> ACTIVITY: Each line of the listing below that includes "Table" should be reported.

> RAW DATA:
+ + +

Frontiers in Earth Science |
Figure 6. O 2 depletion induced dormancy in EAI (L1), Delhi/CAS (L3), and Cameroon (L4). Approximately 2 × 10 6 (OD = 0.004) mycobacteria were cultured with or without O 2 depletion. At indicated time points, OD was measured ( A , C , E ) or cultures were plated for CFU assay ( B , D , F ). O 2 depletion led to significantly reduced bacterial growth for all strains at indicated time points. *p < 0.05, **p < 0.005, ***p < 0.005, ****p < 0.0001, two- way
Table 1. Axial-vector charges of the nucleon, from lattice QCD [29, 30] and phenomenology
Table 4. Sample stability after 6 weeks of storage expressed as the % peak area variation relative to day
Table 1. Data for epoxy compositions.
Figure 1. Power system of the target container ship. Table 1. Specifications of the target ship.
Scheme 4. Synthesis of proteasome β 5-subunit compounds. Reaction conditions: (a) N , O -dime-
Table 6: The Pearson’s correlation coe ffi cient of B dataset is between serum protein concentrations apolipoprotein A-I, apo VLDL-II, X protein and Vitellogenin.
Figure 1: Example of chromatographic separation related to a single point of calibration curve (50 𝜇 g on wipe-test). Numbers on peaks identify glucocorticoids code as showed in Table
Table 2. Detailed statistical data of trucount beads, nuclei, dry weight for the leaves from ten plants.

+ + +

> EXERCISE OUTPUT:
Table 1. Axial-vector charges of the nucleon, from lattice QCD [29, 30] and phenomenology
Table 4. Sample stability after 6 weeks of storage expressed as the % peak area variation relative to day
Table 1. Data for epoxy compositions.
Figure 1. Power system of the target container ship. Table 1. Specifications of the target ship.
Table 6: The Pearson’s correlation coe ffi cient of B dataset is between serum protein concentrations apolipoprotein A-I, apo VLDL-II, X protein and Vitellogenin.
Figure 1: Example of chromatographic separation related to a single point of calibration curve (50 𝜇 g on wipe-test). Numbers on peaks identify glucocorticoids code as showed in Table
Table 2. Detailed statistical data of trucount beads, nuclei, dry weight for the leaves from ten plants.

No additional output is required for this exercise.